INPUT DATA >>
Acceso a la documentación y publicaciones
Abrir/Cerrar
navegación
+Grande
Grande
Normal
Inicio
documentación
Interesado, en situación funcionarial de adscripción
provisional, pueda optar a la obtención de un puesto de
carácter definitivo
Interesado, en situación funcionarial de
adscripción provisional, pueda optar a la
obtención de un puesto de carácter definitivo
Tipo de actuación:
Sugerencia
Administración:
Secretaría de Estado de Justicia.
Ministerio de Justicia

---

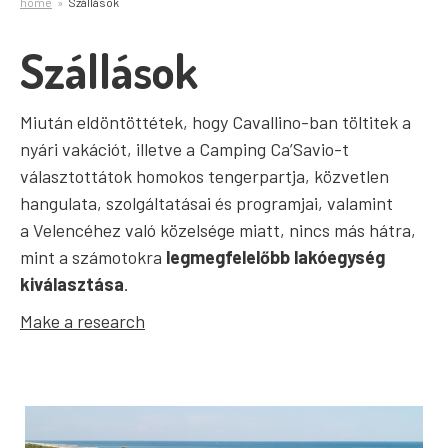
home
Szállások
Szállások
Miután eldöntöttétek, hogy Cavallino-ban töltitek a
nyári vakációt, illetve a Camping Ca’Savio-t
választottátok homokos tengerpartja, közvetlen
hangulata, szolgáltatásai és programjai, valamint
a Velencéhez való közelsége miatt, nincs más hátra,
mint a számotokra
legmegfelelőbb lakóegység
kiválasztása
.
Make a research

TASK GOAL >>
For the material above, reproduce exactly the lines from the line with "Acceso a la documentación y publicaciones" to the line with "Ministerio de Justicia", inclusive, and exclude all others.

OUTPUT FOR THIS EXERCISE >>
Acceso a la documentación y publicaciones
Abrir/Cerrar
navegación
+Grande
Grande
Normal
Inicio
documentación
Interesado, en situación funcionarial de adscripción
provisional, pueda optar a la obtención de un puesto de
carácter definitivo
Interesado, en situación funcionarial de
adscripción provisional, pueda optar a la
obtención de un puesto de carácter definitivo
Tipo de actuación:
Sugerencia
Administración:
Secretaría de Estado de Justicia.
Ministerio de Justicia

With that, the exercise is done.